This Bald Eagle receives care at PAWS after his rescue from Salmon Creek Ravinesouth of the white center [map]. Community Naturalist Kersti Muulwho also helps urban wildlife, shared the report and photos, noting his involvement related to last year rescue of the bald eagle nicknamed Bey.:
I got an email last night from a woman close to Alki that I met while researching Bey. She said her friend posted a Facebook post about an eagle needing help in Salmon Creek Ravine.
His friend had been unable to get help from any of the organizations he had called (a typical scenario). She put us in touch, and I arranged to arrive at daybreak, as it was already dark. He gave me the lat/long and I hiked this morning to assess.
The eagle had not moved much during the night and had not flown. He was alert though – he was bouncing and flapping a bit during capture. HPAI or highly pathogenic avian influenza (bird flu) seemed like a behavioral possibility to me. The last three eagles I responded to were positive for HPAI. There is no cure and the infected bird dies within days. We have an upsurge right now, because of migration. New species are infected, such as cackling geese and snow geese.

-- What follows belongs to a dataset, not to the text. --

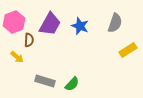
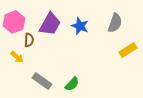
gray rectangle: moved 3 px left; rotated 18 degrees clockwise
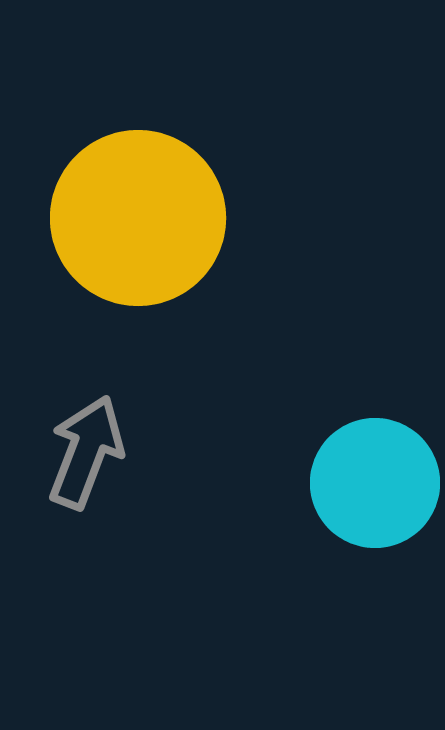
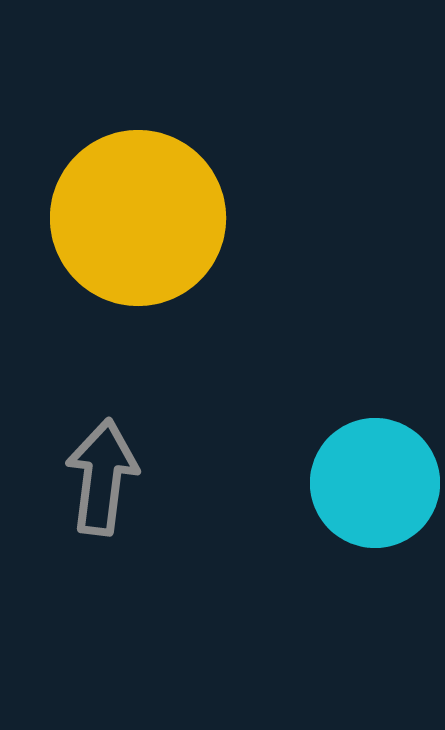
gray arrow: moved 16 px right, 25 px down; rotated 14 degrees counterclockwise
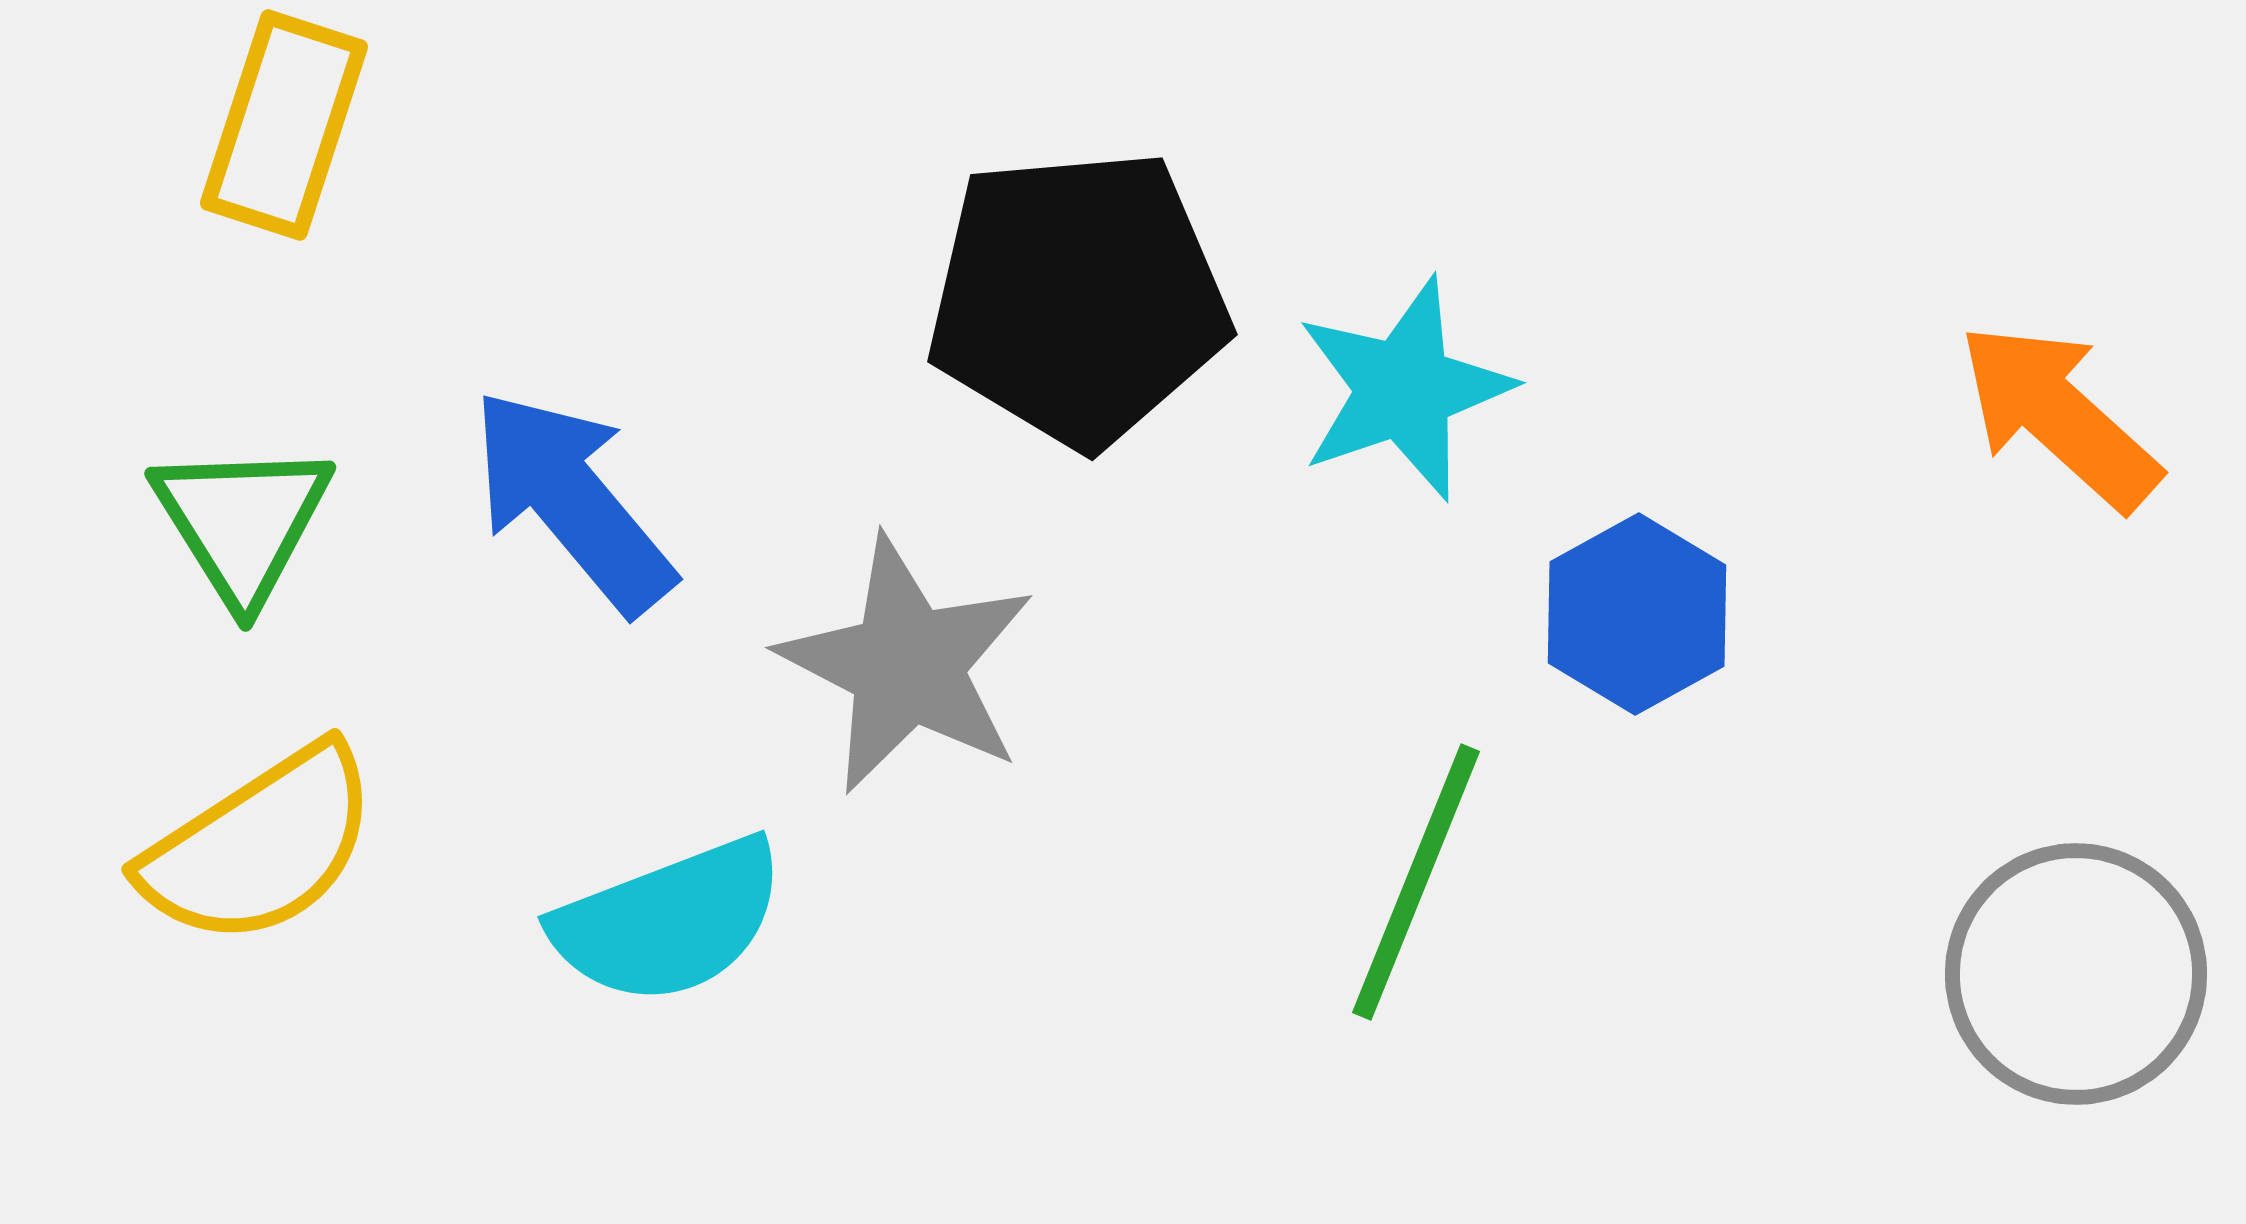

I went out with the eagle and brought it to PAWS. On admission, he was not “obviously” symptomatic of HPAI and he is not in quarantine. This is good because it gives him a better chance. Hoping for a full recovery.
At one point the eagle decapitated itself and it just looked me in the eye as we walked. Everything he communicated to me dissolved any fear I had. I recagoulated him for his own comfort.
I’m always so stunned when I hold a wild animal in my arms. Especially one of such majestic scale. Although stressful and often sad, my blessings are not lost on me.